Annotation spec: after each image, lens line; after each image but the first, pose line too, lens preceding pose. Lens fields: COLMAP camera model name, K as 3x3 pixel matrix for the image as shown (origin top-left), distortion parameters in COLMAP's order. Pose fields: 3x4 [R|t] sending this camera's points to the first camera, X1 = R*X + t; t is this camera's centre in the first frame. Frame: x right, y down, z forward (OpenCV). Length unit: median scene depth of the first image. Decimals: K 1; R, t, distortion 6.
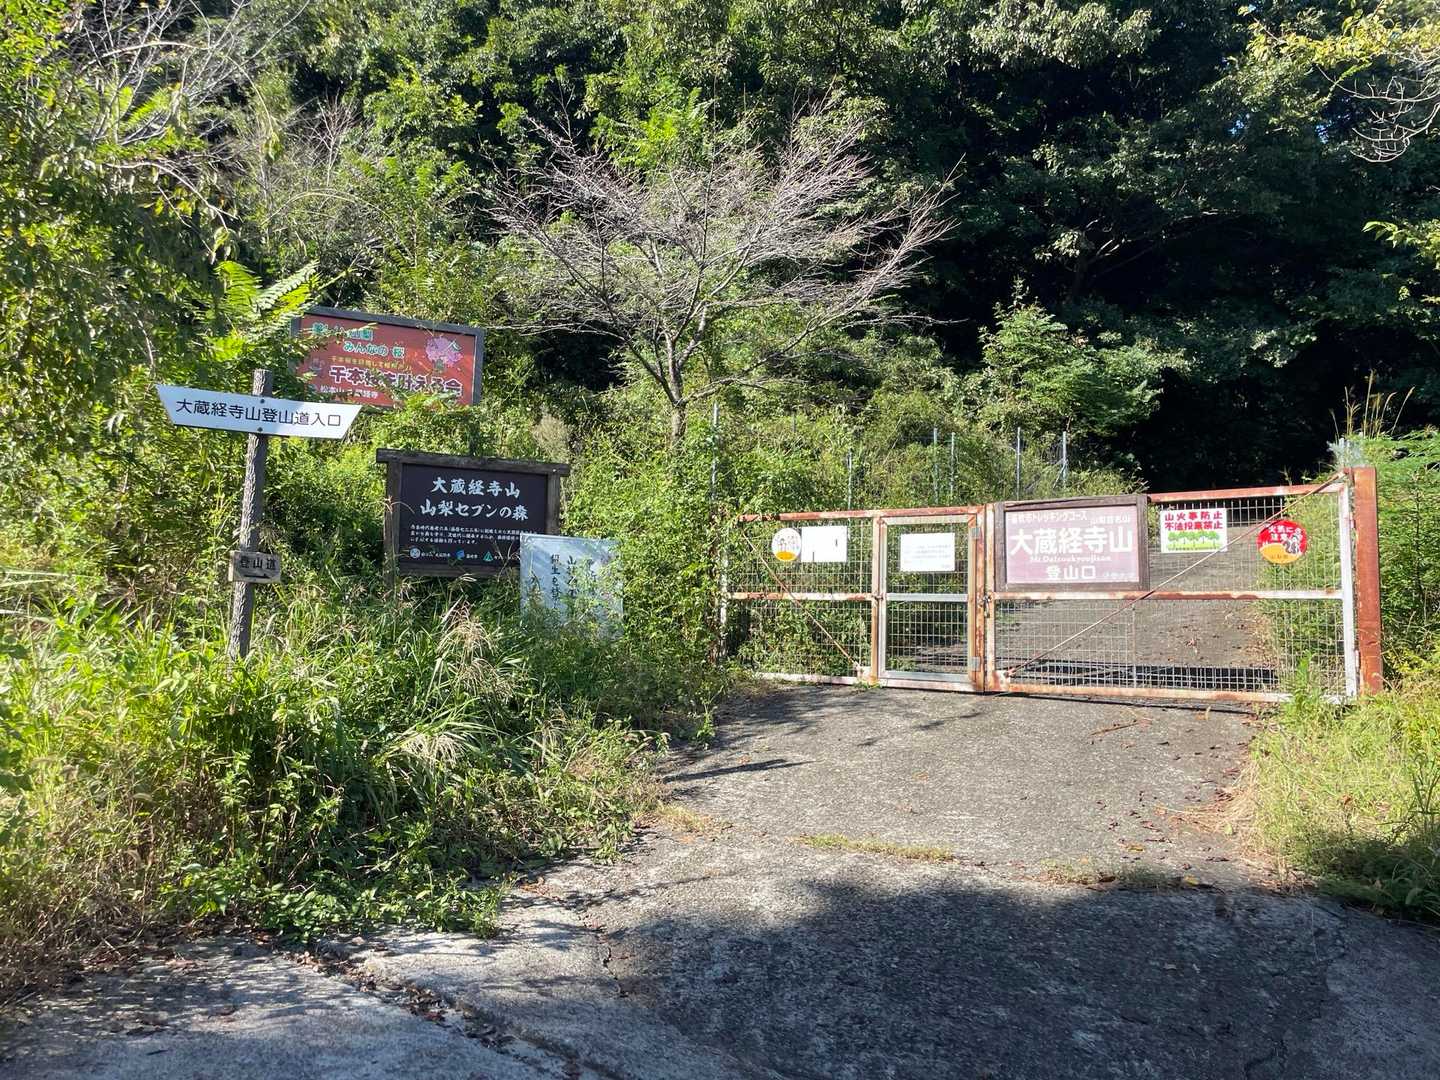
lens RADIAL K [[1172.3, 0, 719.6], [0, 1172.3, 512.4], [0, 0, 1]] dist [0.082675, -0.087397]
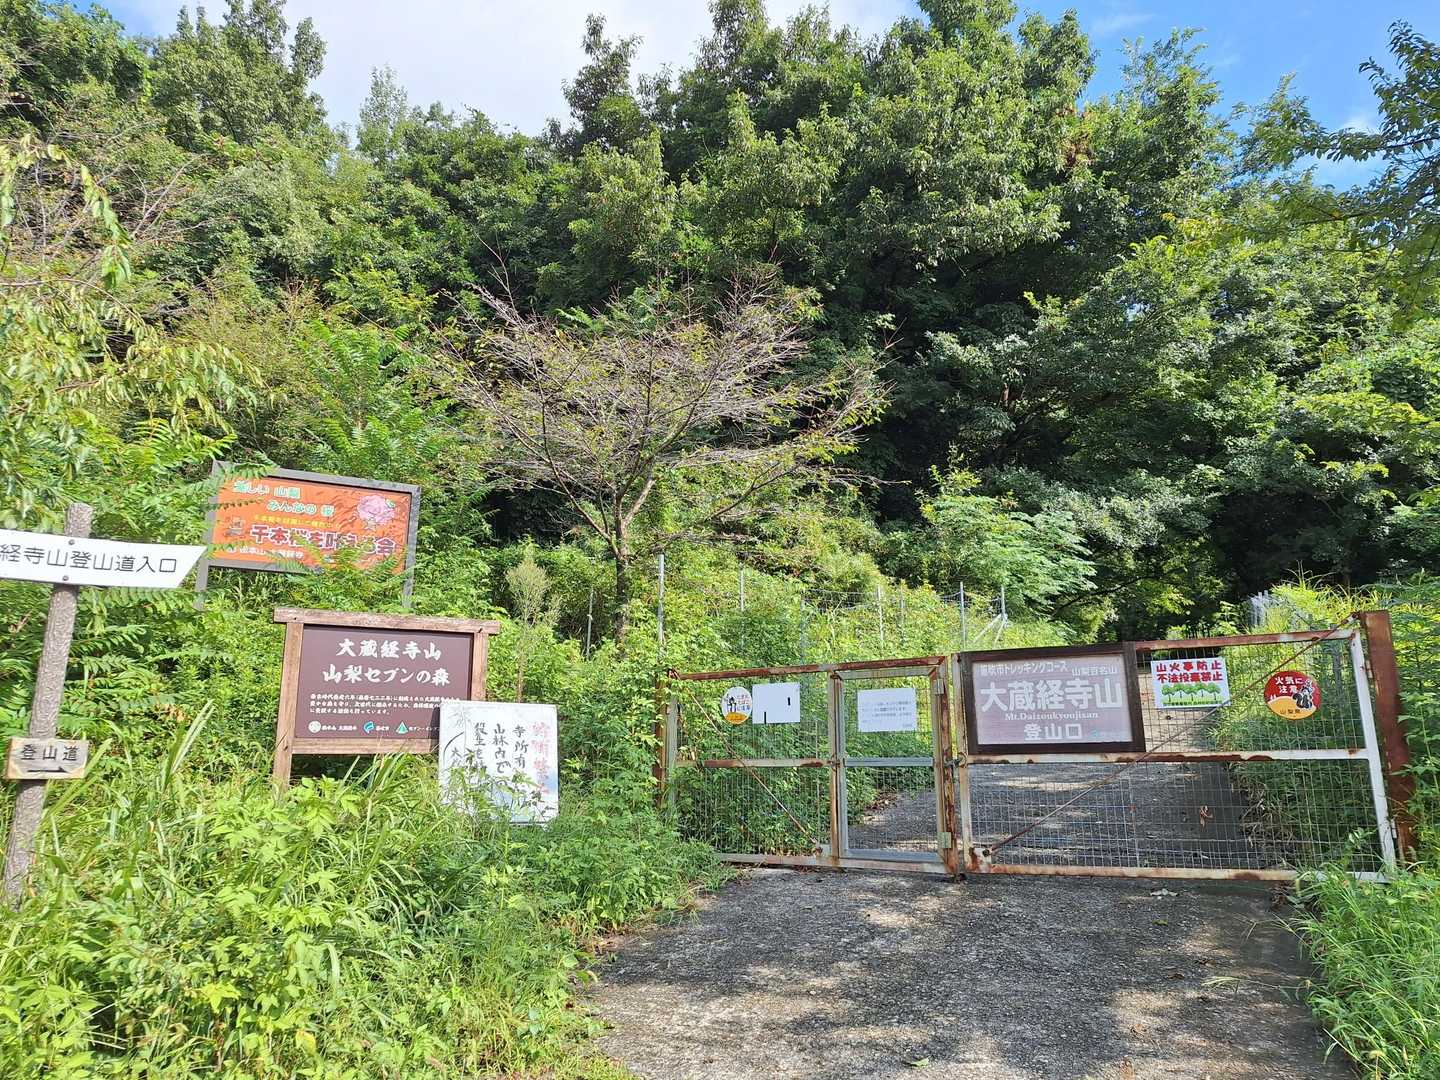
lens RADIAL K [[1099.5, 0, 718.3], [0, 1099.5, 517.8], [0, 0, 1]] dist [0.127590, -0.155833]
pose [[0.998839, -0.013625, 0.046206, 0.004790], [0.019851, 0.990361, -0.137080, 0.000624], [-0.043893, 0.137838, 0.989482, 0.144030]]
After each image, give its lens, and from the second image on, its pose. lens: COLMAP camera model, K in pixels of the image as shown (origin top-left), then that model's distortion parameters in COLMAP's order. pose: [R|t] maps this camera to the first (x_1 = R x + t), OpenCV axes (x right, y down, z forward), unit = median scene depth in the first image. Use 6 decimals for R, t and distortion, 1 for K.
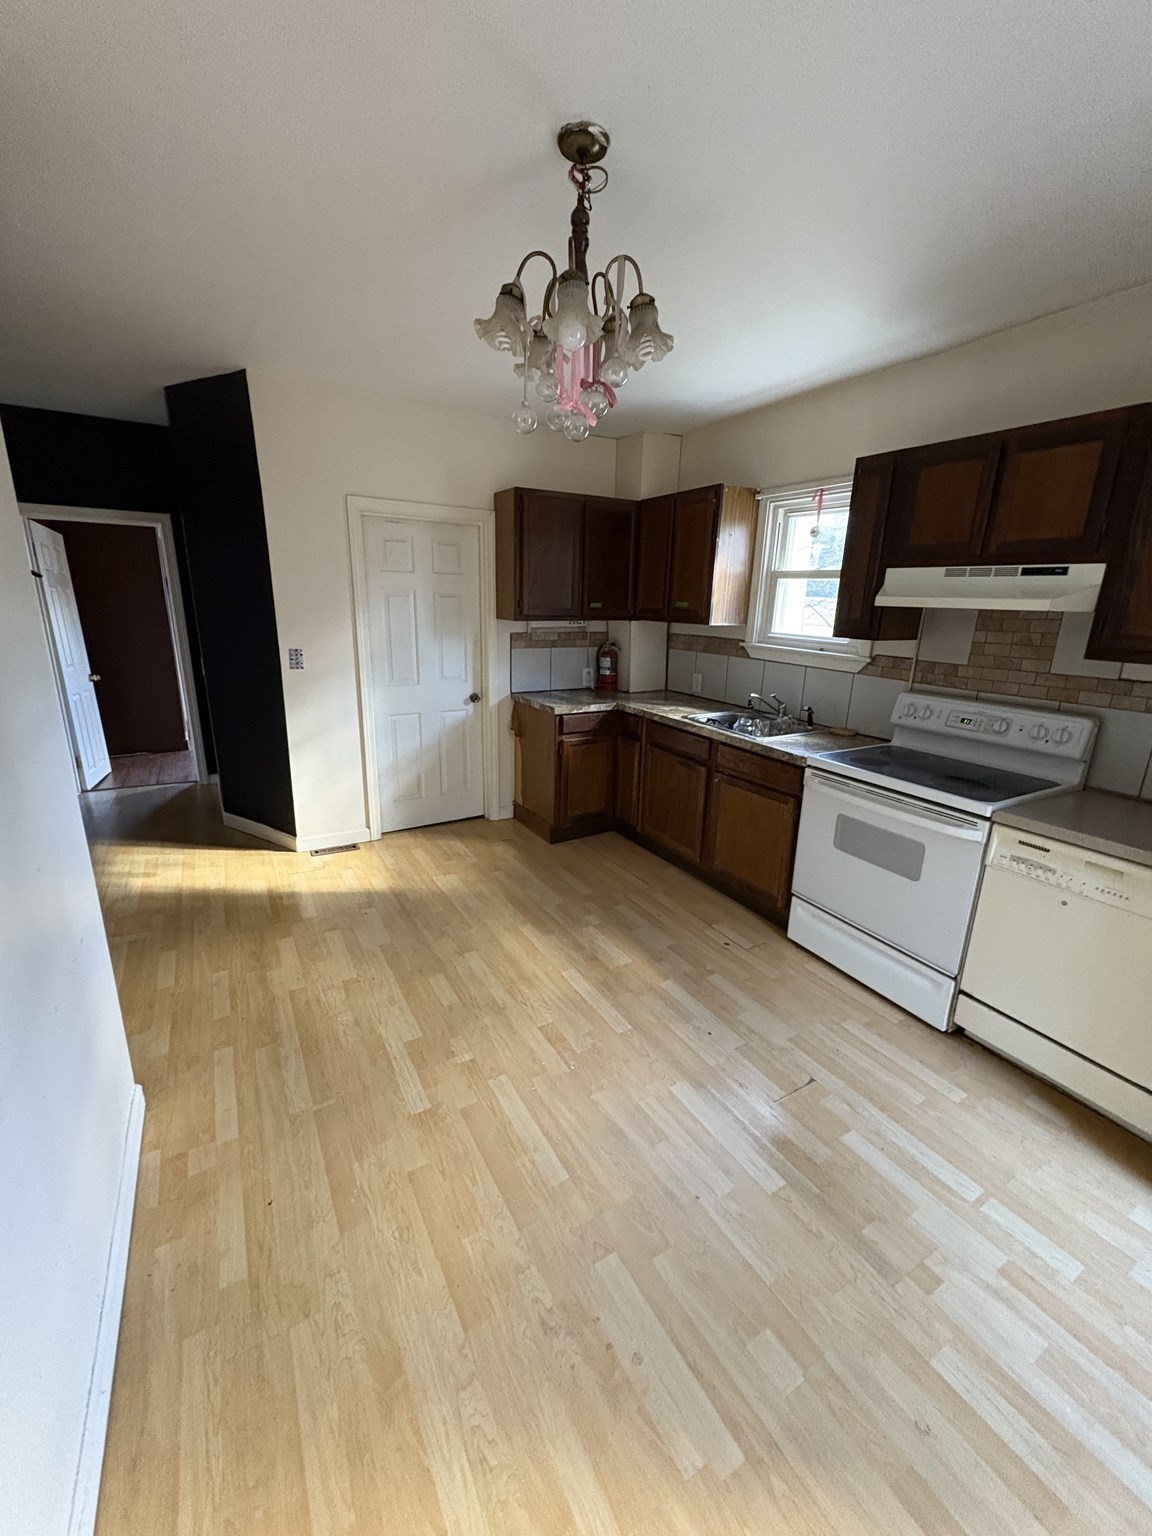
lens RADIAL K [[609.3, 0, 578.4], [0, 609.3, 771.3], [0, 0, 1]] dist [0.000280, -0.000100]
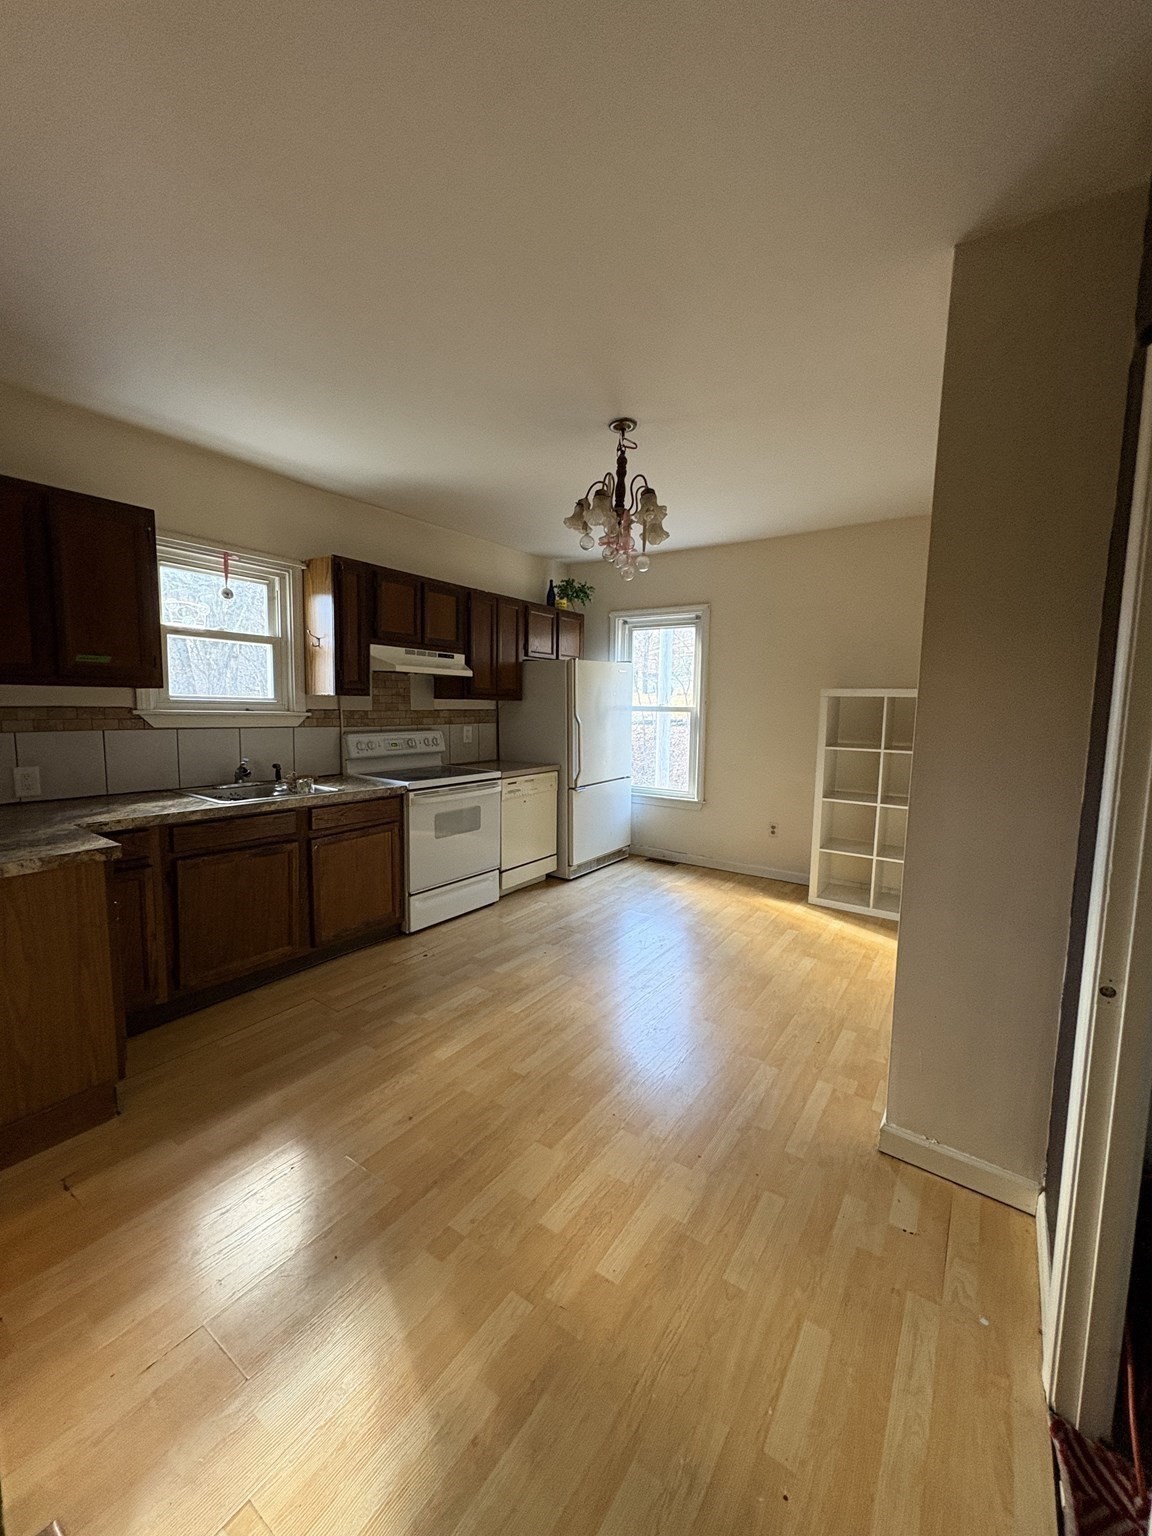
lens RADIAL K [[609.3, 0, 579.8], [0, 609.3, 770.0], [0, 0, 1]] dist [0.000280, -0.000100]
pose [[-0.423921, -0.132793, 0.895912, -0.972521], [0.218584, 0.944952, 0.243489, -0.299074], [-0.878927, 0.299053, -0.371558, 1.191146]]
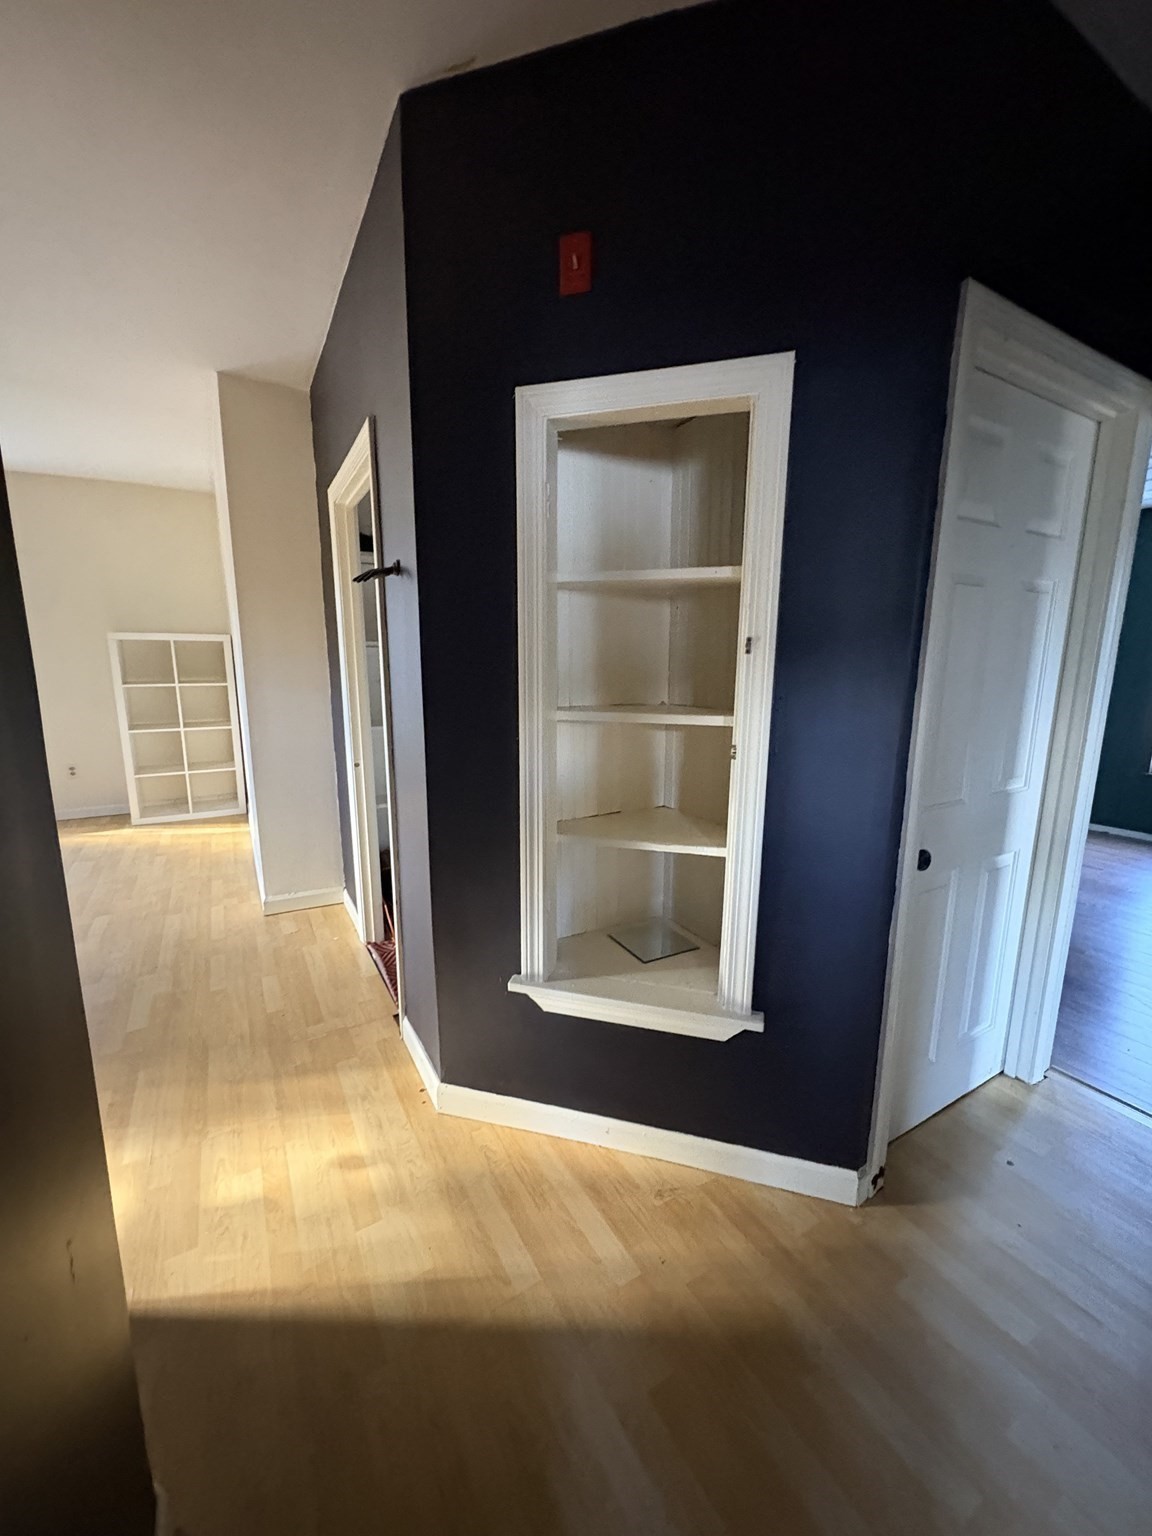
━━━━━━━━━━━━━━━━━━━━━━━━━━━━━━
**PROBLEM TO WORK ON:**
Write out all the entries again, word for word, and print no images.

**RESULT BELOW:**
Annotation spec: after each image, lens line; after each image but the first, pose line too, lens preceding pose. Lens fields: COLMAP camera model name, K as 3x3 pixel matrix for the image as shown (origin top-left), distortion parameters in COLMAP's order. Pose fields: 3x4 [R|t] sending this camera's points to the first camera, X1 = R*X + t; t is this camera's centre in the first frame. Frame: x right, y down, z forward (OpenCV). Length unit: median scene depth of the first image. Decimals: K 1; R, t, distortion 6.
lens RADIAL K [[1172.3, 0, 719.6], [0, 1172.3, 512.4], [0, 0, 1]] dist [0.082675, -0.087397]
lens RADIAL K [[1099.5, 0, 718.3], [0, 1099.5, 517.8], [0, 0, 1]] dist [0.127590, -0.155833]
pose [[0.998839, -0.013625, 0.046206, 0.004790], [0.019851, 0.990361, -0.137080, 0.000624], [-0.043893, 0.137838, 0.989482, 0.144030]]
After each image, give its lens, and from the second image on, its pose. lens: COLMAP camera model, K in pixels of the image as shown (origin top-left), then that model's distortion parameters in COLMAP's order. pose: [R|t] maps this camera to the first (x_1 = R x + t), OpenCV axes (x right, y down, z forward), unit = median scene depth in the first image. Use 6 decimals for R, t and distortion, 1 for K.
lens RADIAL K [[609.3, 0, 578.4], [0, 609.3, 771.3], [0, 0, 1]] dist [0.000280, -0.000100]
lens RADIAL K [[609.3, 0, 579.8], [0, 609.3, 770.0], [0, 0, 1]] dist [0.000280, -0.000100]
pose [[-0.423921, -0.132793, 0.895912, -0.972521], [0.218584, 0.944952, 0.243489, -0.299074], [-0.878927, 0.299053, -0.371558, 1.191146]]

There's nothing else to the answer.